ITEMS:
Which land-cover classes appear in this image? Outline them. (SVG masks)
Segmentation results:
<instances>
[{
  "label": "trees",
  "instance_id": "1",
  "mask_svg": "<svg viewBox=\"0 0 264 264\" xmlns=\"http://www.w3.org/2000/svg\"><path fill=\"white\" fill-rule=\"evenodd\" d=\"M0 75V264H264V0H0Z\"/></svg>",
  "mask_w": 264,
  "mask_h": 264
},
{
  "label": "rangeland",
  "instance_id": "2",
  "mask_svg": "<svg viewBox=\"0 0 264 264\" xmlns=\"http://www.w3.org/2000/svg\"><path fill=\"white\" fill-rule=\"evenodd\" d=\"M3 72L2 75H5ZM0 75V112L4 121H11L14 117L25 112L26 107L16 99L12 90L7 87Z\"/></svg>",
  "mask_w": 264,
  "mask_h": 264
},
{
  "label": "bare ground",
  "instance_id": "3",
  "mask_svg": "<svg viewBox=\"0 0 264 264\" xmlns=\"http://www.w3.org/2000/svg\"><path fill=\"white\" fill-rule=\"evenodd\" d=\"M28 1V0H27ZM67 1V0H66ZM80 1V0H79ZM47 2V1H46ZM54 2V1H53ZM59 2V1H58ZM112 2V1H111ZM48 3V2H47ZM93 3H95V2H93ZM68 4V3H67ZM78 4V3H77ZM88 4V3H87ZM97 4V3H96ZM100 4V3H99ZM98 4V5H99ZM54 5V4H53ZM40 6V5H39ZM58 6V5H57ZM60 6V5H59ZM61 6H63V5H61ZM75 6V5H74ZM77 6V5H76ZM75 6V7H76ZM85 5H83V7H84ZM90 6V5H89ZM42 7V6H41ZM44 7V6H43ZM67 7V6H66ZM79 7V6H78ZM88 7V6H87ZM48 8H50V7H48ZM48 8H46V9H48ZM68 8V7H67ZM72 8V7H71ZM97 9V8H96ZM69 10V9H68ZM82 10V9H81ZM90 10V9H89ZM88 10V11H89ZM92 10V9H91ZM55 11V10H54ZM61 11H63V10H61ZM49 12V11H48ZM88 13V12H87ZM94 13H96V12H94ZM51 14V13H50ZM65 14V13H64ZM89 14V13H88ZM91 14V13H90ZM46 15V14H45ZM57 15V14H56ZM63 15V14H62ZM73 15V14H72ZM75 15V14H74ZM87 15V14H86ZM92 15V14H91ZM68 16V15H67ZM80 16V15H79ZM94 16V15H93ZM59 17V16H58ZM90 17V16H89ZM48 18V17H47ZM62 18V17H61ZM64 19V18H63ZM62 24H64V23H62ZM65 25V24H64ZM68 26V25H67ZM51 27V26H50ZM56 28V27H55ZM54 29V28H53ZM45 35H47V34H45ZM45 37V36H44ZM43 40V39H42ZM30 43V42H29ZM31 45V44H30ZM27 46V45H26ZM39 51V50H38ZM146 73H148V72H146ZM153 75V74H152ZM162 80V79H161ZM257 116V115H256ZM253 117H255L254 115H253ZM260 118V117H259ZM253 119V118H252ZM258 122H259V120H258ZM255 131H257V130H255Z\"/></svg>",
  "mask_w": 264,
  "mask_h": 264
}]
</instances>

==

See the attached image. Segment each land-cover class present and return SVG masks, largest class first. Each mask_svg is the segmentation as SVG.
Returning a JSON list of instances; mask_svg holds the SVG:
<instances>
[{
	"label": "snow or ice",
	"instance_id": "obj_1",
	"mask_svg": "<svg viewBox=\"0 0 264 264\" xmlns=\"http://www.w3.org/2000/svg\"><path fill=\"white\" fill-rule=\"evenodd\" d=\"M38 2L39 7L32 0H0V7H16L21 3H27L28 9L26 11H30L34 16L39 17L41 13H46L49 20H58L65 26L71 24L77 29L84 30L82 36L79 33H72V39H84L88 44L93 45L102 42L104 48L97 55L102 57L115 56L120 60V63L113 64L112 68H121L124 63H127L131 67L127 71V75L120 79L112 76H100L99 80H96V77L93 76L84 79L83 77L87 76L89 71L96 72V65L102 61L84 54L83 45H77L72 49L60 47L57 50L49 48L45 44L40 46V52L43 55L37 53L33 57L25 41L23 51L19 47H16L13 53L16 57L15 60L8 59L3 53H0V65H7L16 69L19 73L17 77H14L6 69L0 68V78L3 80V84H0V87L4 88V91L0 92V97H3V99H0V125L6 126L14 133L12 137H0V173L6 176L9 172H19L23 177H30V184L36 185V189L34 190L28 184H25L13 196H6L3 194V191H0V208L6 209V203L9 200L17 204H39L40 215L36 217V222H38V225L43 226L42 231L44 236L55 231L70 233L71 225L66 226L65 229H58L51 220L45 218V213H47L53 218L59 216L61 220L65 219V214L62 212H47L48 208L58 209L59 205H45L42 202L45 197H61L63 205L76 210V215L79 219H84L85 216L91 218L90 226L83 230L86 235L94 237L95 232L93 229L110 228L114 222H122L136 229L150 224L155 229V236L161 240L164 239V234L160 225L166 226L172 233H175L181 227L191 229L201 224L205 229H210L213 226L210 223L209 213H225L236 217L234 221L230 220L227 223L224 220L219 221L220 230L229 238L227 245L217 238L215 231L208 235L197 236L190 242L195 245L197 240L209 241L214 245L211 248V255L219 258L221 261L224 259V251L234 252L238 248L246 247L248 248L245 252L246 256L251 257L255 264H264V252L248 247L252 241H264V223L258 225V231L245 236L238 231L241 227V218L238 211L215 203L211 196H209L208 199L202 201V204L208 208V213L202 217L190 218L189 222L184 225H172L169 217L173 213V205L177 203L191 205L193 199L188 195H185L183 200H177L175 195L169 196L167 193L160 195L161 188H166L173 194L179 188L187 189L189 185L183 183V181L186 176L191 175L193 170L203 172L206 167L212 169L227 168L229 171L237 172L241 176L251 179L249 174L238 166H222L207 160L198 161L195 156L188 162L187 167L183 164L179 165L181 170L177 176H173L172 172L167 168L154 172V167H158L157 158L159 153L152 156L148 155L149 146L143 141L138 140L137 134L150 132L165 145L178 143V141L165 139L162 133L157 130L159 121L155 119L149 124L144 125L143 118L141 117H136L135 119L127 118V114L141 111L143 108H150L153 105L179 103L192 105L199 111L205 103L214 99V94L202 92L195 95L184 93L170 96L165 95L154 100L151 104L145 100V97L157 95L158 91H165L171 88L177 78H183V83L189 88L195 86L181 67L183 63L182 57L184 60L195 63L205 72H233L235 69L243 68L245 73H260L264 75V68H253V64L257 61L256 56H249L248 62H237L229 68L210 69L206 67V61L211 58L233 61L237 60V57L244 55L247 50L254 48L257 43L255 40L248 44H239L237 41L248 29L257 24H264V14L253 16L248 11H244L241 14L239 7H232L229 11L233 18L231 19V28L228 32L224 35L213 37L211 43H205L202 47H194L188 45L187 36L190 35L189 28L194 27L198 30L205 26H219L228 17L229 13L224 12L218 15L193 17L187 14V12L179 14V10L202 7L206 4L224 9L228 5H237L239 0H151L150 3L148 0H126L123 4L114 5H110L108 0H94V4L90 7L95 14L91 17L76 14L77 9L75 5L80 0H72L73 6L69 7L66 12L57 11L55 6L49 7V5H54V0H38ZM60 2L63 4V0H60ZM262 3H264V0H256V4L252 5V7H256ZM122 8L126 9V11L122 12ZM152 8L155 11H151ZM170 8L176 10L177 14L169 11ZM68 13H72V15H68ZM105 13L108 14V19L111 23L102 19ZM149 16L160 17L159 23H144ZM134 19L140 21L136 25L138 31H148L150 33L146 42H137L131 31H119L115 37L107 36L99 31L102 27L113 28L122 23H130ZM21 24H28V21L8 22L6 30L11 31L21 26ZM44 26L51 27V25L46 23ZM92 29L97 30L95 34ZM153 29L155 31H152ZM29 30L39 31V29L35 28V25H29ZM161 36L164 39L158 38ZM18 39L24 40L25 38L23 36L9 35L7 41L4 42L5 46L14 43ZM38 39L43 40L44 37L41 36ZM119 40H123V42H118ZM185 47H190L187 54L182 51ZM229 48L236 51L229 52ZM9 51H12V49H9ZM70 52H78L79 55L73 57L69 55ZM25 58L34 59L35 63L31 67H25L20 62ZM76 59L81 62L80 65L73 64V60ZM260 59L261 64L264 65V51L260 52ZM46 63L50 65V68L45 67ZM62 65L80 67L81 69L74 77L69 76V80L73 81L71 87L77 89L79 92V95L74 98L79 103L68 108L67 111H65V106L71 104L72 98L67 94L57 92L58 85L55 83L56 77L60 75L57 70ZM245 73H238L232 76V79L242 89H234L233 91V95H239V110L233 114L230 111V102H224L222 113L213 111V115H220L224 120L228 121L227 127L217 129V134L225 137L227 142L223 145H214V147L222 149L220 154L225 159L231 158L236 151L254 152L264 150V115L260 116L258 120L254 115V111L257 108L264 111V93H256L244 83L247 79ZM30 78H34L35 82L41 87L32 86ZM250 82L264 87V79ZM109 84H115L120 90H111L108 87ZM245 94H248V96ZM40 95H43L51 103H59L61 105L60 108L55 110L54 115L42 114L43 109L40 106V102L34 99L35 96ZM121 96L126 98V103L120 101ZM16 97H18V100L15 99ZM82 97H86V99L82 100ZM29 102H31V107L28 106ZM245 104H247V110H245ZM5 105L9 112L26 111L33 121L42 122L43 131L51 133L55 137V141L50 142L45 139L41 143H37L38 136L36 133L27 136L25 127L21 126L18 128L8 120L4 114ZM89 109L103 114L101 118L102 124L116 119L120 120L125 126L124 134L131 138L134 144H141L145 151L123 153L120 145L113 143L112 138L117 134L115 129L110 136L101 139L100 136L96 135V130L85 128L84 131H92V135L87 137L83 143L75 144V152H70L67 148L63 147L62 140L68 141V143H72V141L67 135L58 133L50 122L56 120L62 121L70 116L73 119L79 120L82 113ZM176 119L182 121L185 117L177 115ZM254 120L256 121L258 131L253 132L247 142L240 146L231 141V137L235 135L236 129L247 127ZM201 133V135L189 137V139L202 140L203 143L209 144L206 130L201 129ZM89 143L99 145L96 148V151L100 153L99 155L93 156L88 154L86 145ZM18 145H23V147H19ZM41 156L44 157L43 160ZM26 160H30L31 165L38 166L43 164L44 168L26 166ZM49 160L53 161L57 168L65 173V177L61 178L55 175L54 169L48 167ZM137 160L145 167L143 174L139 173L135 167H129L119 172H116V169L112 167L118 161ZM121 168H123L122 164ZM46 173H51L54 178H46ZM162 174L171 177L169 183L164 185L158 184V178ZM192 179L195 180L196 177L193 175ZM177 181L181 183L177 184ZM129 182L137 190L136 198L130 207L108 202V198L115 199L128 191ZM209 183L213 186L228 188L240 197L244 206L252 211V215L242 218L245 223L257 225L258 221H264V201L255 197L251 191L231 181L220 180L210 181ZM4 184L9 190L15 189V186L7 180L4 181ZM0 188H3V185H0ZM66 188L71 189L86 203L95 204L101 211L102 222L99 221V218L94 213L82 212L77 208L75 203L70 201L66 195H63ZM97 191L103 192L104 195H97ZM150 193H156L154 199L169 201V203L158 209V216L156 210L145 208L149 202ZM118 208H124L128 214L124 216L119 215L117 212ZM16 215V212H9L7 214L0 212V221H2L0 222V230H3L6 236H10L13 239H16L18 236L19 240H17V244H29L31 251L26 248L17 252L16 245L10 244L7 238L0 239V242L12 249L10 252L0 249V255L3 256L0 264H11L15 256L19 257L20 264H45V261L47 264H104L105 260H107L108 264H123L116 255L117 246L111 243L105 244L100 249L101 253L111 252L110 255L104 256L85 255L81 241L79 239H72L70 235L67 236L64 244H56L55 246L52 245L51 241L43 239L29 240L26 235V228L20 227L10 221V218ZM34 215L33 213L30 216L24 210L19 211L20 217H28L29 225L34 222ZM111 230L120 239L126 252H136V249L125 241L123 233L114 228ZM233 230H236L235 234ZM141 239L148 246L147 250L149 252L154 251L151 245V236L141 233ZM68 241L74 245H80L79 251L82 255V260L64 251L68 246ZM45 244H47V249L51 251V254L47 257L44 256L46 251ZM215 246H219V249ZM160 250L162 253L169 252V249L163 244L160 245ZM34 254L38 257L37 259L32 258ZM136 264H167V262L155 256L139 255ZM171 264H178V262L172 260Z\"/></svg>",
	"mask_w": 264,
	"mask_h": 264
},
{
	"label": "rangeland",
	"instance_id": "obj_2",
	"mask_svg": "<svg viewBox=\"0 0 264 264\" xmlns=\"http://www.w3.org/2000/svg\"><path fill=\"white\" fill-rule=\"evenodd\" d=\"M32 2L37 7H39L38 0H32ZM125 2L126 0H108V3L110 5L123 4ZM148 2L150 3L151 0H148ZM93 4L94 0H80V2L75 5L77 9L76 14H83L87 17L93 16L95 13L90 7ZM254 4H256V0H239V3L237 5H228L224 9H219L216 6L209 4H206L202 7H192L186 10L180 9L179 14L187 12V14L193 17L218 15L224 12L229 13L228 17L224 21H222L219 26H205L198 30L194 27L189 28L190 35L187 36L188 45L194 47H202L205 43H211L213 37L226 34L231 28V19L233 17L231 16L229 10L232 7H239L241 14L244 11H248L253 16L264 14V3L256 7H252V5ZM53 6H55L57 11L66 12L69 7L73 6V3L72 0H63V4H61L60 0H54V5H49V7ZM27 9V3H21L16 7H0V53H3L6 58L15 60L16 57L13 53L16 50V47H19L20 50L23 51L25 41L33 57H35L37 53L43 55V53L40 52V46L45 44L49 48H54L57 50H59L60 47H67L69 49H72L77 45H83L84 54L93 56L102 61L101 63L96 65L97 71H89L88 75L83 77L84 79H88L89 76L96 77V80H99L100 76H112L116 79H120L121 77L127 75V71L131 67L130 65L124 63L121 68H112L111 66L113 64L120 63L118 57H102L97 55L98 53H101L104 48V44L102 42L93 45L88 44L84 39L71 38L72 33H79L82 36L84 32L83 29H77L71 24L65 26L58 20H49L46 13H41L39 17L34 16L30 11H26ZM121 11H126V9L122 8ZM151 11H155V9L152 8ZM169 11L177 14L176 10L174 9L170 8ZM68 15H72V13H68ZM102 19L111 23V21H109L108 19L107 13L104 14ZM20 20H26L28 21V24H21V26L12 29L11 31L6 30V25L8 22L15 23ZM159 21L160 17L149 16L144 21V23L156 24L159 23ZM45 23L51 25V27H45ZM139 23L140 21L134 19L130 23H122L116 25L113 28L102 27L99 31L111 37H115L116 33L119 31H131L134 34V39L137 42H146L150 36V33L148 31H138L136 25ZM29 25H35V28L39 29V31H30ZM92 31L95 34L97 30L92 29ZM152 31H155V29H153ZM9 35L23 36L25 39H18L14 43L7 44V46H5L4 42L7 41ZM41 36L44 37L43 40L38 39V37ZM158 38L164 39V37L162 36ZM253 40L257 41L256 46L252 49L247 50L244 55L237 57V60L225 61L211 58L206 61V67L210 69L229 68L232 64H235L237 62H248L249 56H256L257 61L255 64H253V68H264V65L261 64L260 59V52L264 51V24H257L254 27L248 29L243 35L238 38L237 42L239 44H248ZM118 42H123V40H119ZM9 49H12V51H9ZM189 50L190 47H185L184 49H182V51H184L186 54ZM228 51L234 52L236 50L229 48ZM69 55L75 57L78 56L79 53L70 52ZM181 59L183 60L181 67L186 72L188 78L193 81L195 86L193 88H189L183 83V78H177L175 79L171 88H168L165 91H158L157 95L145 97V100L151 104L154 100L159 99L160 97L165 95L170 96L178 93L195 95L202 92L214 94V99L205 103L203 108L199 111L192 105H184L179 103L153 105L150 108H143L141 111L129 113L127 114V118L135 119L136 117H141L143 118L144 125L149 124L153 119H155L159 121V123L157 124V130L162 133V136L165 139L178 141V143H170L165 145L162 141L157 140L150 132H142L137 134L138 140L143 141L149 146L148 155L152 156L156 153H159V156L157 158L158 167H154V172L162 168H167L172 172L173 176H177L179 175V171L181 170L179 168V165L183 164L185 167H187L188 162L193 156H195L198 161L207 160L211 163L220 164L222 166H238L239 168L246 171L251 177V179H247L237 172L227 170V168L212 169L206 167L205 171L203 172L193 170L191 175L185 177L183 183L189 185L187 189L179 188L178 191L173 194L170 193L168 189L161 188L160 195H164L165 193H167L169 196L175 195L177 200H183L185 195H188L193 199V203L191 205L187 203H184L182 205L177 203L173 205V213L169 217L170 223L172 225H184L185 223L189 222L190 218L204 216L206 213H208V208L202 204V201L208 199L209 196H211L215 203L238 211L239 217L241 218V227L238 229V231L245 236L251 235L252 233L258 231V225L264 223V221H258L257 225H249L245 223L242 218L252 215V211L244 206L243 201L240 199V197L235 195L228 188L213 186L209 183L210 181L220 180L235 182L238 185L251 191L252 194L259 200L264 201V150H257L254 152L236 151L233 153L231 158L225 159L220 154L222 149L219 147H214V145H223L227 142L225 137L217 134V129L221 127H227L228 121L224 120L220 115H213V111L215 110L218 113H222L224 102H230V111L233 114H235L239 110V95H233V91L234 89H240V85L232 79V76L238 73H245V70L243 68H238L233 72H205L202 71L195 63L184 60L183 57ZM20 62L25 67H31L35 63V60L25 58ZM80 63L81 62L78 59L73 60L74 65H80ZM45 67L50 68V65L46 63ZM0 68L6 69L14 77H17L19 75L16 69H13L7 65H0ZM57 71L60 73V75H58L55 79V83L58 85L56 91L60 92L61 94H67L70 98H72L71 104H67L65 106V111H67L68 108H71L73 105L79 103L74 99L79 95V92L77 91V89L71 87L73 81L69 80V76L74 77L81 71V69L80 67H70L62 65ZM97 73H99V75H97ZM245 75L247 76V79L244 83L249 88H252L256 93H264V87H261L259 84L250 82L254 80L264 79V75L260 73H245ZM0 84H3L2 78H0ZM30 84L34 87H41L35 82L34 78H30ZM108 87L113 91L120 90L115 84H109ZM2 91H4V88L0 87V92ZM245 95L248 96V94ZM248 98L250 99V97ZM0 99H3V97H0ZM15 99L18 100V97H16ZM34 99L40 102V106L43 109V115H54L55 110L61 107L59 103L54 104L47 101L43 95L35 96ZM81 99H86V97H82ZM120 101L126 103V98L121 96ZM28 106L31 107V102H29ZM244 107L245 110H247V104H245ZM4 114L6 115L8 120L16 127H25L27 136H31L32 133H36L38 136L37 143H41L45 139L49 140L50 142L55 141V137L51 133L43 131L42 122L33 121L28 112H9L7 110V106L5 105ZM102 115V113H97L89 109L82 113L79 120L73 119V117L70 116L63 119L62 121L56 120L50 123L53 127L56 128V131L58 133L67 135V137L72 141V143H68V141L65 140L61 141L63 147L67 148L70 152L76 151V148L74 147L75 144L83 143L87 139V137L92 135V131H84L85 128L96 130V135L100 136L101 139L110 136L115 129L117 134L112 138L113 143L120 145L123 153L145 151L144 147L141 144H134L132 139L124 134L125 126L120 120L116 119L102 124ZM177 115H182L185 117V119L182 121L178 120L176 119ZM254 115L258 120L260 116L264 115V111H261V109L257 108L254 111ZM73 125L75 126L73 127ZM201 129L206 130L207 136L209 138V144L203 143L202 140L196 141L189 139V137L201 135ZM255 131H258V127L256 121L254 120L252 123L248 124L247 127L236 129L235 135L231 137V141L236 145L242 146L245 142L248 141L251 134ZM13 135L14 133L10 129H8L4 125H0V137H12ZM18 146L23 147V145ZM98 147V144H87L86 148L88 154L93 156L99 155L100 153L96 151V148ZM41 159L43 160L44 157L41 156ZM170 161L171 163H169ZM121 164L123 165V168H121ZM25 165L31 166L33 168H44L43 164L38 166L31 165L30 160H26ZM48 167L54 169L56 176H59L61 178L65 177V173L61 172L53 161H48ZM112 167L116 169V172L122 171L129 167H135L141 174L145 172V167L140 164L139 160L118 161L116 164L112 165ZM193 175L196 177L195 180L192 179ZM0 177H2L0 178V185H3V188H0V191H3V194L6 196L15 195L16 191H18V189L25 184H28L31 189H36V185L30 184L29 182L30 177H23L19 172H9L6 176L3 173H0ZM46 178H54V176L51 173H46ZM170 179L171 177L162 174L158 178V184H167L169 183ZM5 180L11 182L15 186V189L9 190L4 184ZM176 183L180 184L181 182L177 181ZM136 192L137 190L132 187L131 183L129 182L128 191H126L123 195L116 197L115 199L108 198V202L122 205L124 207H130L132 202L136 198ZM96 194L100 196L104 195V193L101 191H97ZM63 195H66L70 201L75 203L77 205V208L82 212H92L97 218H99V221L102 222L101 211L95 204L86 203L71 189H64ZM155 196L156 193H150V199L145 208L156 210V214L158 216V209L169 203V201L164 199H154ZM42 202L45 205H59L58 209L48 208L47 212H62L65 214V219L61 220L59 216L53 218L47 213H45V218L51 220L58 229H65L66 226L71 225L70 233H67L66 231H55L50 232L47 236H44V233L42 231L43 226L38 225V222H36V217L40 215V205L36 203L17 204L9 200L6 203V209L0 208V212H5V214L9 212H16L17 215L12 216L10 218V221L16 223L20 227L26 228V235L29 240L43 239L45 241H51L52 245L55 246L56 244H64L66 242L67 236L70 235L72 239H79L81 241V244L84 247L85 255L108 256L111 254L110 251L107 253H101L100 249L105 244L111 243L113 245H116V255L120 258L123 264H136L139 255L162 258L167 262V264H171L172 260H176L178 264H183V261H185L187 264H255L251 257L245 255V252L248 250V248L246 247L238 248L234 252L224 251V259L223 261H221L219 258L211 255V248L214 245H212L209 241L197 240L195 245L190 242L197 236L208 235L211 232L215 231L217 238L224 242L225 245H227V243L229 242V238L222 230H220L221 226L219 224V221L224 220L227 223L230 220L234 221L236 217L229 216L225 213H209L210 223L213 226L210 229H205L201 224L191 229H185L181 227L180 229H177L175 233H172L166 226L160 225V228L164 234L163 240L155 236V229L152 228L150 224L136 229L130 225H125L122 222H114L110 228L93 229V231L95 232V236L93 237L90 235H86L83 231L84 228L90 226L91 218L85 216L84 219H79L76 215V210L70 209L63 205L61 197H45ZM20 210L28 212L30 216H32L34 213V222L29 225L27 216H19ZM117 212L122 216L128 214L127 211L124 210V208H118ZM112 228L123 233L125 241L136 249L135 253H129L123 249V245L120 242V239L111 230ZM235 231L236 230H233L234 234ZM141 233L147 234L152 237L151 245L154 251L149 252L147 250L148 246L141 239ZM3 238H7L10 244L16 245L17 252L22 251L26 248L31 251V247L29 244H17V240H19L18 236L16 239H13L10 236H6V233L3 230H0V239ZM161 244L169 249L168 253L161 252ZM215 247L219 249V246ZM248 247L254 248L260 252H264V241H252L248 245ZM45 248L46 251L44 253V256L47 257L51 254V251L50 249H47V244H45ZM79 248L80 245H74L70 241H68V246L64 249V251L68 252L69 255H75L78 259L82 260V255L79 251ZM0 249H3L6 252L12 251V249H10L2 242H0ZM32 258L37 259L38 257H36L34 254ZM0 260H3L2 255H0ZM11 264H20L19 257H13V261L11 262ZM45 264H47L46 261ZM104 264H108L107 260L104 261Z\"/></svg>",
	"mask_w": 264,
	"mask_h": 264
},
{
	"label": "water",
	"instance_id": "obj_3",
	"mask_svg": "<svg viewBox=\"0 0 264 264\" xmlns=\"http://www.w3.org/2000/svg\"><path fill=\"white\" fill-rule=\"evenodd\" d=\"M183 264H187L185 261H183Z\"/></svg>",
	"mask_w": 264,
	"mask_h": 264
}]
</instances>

EXERCISE GOAL: How many lines in the entries above contain the string "masks"? Reply with the number alone.

RESULT BELOW: 2